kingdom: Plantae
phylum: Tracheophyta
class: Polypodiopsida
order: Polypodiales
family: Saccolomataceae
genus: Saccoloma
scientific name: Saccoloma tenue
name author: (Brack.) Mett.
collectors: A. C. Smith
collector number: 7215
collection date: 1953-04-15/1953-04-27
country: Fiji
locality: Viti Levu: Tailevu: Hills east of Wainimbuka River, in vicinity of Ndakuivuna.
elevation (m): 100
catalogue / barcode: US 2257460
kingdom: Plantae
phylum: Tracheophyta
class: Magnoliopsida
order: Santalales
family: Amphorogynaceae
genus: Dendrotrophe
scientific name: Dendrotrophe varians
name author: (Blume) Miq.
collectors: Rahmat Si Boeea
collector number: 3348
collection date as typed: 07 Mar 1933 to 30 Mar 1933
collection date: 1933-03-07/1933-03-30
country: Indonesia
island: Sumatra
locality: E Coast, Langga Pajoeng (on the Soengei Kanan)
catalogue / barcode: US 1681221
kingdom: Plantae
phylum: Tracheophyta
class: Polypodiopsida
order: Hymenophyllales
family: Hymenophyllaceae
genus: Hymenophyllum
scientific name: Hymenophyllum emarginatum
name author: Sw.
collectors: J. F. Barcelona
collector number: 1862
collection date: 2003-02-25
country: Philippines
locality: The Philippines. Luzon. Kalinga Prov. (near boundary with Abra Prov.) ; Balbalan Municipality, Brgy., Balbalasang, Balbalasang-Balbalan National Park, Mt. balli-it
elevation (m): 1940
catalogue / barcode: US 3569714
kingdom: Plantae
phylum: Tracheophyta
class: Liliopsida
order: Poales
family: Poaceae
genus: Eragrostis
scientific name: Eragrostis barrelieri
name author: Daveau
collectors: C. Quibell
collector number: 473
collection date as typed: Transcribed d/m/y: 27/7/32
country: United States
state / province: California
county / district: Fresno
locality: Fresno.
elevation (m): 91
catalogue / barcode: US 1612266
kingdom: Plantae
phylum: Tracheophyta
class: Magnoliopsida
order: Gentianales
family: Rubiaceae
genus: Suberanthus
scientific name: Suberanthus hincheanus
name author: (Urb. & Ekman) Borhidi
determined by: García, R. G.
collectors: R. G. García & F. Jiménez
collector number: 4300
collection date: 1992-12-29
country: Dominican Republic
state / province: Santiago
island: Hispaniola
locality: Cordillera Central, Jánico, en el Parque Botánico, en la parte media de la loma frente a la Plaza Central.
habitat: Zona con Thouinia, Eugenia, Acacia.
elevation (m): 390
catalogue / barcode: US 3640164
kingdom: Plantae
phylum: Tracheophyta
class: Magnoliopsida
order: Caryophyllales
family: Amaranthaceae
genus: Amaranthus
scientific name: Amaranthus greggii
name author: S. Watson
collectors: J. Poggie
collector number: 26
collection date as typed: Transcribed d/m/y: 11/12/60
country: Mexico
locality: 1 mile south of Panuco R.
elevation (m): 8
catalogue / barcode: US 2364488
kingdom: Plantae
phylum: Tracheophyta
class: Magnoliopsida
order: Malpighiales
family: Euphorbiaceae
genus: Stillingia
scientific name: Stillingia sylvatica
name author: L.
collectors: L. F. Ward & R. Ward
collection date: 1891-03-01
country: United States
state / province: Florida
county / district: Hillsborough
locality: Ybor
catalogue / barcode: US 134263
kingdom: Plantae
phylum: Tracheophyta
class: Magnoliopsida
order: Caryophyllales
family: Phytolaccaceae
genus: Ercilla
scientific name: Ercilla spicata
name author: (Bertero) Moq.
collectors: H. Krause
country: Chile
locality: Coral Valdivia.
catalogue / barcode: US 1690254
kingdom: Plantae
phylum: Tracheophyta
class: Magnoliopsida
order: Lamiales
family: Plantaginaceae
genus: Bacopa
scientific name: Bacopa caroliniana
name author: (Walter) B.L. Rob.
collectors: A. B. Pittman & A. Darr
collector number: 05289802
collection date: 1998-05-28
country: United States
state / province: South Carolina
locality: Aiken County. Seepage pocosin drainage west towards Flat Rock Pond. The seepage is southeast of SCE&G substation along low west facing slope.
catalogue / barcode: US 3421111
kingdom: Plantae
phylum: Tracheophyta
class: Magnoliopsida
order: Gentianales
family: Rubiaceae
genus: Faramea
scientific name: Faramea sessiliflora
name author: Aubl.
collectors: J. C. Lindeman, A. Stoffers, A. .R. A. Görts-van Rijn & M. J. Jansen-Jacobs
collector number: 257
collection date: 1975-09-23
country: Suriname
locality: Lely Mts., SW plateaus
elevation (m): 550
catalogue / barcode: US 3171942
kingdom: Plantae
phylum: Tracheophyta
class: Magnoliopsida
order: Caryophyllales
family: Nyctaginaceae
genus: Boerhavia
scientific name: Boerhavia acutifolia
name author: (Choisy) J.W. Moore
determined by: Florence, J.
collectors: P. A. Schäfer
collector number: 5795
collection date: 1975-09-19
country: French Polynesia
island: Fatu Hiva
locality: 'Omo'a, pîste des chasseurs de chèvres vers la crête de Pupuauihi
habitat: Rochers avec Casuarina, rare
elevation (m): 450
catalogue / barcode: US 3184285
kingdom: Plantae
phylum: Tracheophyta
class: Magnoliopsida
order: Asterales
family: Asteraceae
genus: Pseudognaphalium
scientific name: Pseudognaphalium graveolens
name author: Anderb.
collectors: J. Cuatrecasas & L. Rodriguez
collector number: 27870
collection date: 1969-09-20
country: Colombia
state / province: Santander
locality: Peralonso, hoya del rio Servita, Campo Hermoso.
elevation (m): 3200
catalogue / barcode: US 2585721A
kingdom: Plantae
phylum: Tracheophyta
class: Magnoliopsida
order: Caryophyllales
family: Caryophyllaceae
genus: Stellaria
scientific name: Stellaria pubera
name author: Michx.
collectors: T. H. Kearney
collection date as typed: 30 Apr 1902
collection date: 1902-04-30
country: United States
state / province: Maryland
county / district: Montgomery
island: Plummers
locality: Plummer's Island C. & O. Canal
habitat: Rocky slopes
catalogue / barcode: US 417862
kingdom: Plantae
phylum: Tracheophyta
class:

| Challenge |
Please print all of the rows above again, line for line, without changing anything.

| Exercise result |
kingdom: Plantae
phylum: Tracheophyta
class: Polypodiopsida
order: Polypodiales
family: Saccolomataceae
genus: Saccoloma
scientific name: Saccoloma tenue
name author: (Brack.) Mett.
collectors: A. C. Smith
collector number: 7215
collection date: 1953-04-15/1953-04-27
country: Fiji
locality: Viti Levu: Tailevu: Hills east of Wainimbuka River, in vicinity of Ndakuivuna.
elevation (m): 100
catalogue / barcode: US 2257460
kingdom: Plantae
phylum: Tracheophyta
class: Magnoliopsida
order: Santalales
family: Amphorogynaceae
genus: Dendrotrophe
scientific name: Dendrotrophe varians
name author: (Blume) Miq.
collectors: Rahmat Si Boeea
collector number: 3348
collection date as typed: 07 Mar 1933 to 30 Mar 1933
collection date: 1933-03-07/1933-03-30
country: Indonesia
island: Sumatra
locality: E Coast, Langga Pajoeng (on the Soengei Kanan)
catalogue / barcode: US 1681221
kingdom: Plantae
phylum: Tracheophyta
class: Polypodiopsida
order: Hymenophyllales
family: Hymenophyllaceae
genus: Hymenophyllum
scientific name: Hymenophyllum emarginatum
name author: Sw.
collectors: J. F. Barcelona
collector number: 1862
collection date: 2003-02-25
country: Philippines
locality: The Philippines. Luzon. Kalinga Prov. (near boundary with Abra Prov.) ; Balbalan Municipality, Brgy., Balbalasang, Balbalasang-Balbalan National Park, Mt. balli-it
elevation (m): 1940
catalogue / barcode: US 3569714
kingdom: Plantae
phylum: Tracheophyta
class: Liliopsida
order: Poales
family: Poaceae
genus: Eragrostis
scientific name: Eragrostis barrelieri
name author: Daveau
collectors: C. Quibell
collector number: 473
collection date as typed: Transcribed d/m/y: 27/7/32
country: United States
state / province: California
county / district: Fresno
locality: Fresno.
elevation (m): 91
catalogue / barcode: US 1612266
kingdom: Plantae
phylum: Tracheophyta
class: Magnoliopsida
order: Gentianales
family: Rubiaceae
genus: Suberanthus
scientific name: Suberanthus hincheanus
name author: (Urb. & Ekman) Borhidi
determined by: García, R. G.
collectors: R. G. García & F. Jiménez
collector number: 4300
collection date: 1992-12-29
country: Dominican Republic
state / province: Santiago
island: Hispaniola
locality: Cordillera Central, Jánico, en el Parque Botánico, en la parte media de la loma frente a la Plaza Central.
habitat: Zona con Thouinia, Eugenia, Acacia.
elevation (m): 390
catalogue / barcode: US 3640164
kingdom: Plantae
phylum: Tracheophyta
class: Magnoliopsida
order: Caryophyllales
family: Amaranthaceae
genus: Amaranthus
scientific name: Amaranthus greggii
name author: S. Watson
collectors: J. Poggie
collector number: 26
collection date as typed: Transcribed d/m/y: 11/12/60
country: Mexico
locality: 1 mile south of Panuco R.
elevation (m): 8
catalogue / barcode: US 2364488
kingdom: Plantae
phylum: Tracheophyta
class: Magnoliopsida
order: Malpighiales
family: Euphorbiaceae
genus: Stillingia
scientific name: Stillingia sylvatica
name author: L.
collectors: L. F. Ward & R. Ward
collection date: 1891-03-01
country: United States
state / province: Florida
county / district: Hillsborough
locality: Ybor
catalogue / barcode: US 134263
kingdom: Plantae
phylum: Tracheophyta
class: Magnoliopsida
order: Caryophyllales
family: Phytolaccaceae
genus: Ercilla
scientific name: Ercilla spicata
name author: (Bertero) Moq.
collectors: H. Krause
country: Chile
locality: Coral Valdivia.
catalogue / barcode: US 1690254
kingdom: Plantae
phylum: Tracheophyta
class: Magnoliopsida
order: Lamiales
family: Plantaginaceae
genus: Bacopa
scientific name: Bacopa caroliniana
name author: (Walter) B.L. Rob.
collectors: A. B. Pittman & A. Darr
collector number: 05289802
collection date: 1998-05-28
country: United States
state / province: South Carolina
locality: Aiken County. Seepage pocosin drainage west towards Flat Rock Pond. The seepage is southeast of SCE&G substation along low west facing slope.
catalogue / barcode: US 3421111
kingdom: Plantae
phylum: Tracheophyta
class: Magnoliopsida
order: Gentianales
family: Rubiaceae
genus: Faramea
scientific name: Faramea sessiliflora
name author: Aubl.
collectors: J. C. Lindeman, A. Stoffers, A. .R. A. Görts-van Rijn & M. J. Jansen-Jacobs
collector number: 257
collection date: 1975-09-23
country: Suriname
locality: Lely Mts., SW plateaus
elevation (m): 550
catalogue / barcode: US 3171942
kingdom: Plantae
phylum: Tracheophyta
class: Magnoliopsida
order: Caryophyllales
family: Nyctaginaceae
genus: Boerhavia
scientific name: Boerhavia acutifolia
name author: (Choisy) J.W. Moore
determined by: Florence, J.
collectors: P. A. Schäfer
collector number: 5795
collection date: 1975-09-19
country: French Polynesia
island: Fatu Hiva
locality: 'Omo'a, pîste des chasseurs de chèvres vers la crête de Pupuauihi
habitat: Rochers avec Casuarina, rare
elevation (m): 450
catalogue / barcode: US 3184285
kingdom: Plantae
phylum: Tracheophyta
class: Magnoliopsida
order: Asterales
family: Asteraceae
genus: Pseudognaphalium
scientific name: Pseudognaphalium graveolens
name author: Anderb.
collectors: J. Cuatrecasas & L. Rodriguez
collector number: 27870
collection date: 1969-09-20
country: Colombia
state / province: Santander
locality: Peralonso, hoya del rio Servita, Campo Hermoso.
elevation (m): 3200
catalogue / barcode: US 2585721A
kingdom: Plantae
phylum: Tracheophyta
class: Magnoliopsida
order: Caryophyllales
family: Caryophyllaceae
genus: Stellaria
scientific name: Stellaria pubera
name author: Michx.
collectors: T. H. Kearney
collection date as typed: 30 Apr 1902
collection date: 1902-04-30
country: United States
state / province: Maryland
county / district: Montgomery
island: Plummers
locality: Plummer's Island C. & O. Canal
habitat: Rocky slopes
catalogue / barcode: US 417862
kingdom: Plantae
phylum: Tracheophyta
class:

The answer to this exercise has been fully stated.